Crammed with expensive furnishings, paintings, vases, custom woodwork, seventeen fireplaces, and inlaid tables holding knickknacks, the mansion felt oppressive to me, rather dark and stifling.
It was situated on a hilltop with supposedly amazing views of surrounding sea and mountains (obscured that day by gray clouds), but seemed to pull in on itself with small, stained-glass windows shrouded by heavy draperies. Perhaps the contrast with the homeless camp was coloring my perception of the extravagance.
A preserved newspaper editorial agreed with me, decrying Dunsmuir’s price-gouging on coal, observing that he would be toasty warm in his new mansion while the poor workers struggled to pay for coal to heat their homes. One of his workers during a strike at his coal mine in 1876 wrote:
“Dunsmuir has carried on a species of autocratic tyranny. He thinks that miners should be slaves to a person who happens to own a small piece of coal land…. If any man dared to insinuate that the company robbed these men [the scales weighing their work were found to be inaccurate], they were told to leave the place…. What right had Dunsmuir to put a gate on a public road to that people could not buy of whom they wished; or to refuse to allow the doctor to visit the sick? He tried to starve the people out and leave them to rot, so that he could ride in his carriage.”
We also read with interest the handwritten page listing the duties of a lady’s maid at the time (one of the Dunsmuirs’ wealthy friends wrote the list). The maid was to rise at 7:00 am to bring hot water and to empty slops, then bring up breakfast and wait on the lady of the house all day, with any brief breaks used to go through her clothing and do mending, then finally go off duty at 10:00 pm. A maid would have tended to this bathroom for the Dunsmuir family.

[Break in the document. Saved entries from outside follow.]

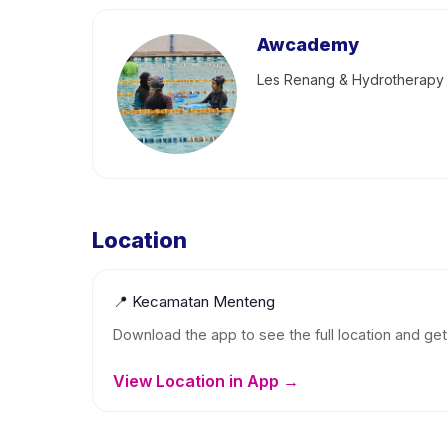
Awcademy
Les Renang & Hydrotherapy
Location
📍
Kecamatan Menteng
Download the app to see the full location and get 
View Location in App →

I did marvel at the elaborate displays, such as this recreation of high tea (my readers are familiar with my obsession with tea and scones with clotted cream).
And I enjoyed the opportunity to play a few bars of Beethoven on this antique Steinway.
But I confess to a sigh of relief as we left the mansion and strode off through the open air. Hopefully we’re all edging toward equal opportunity.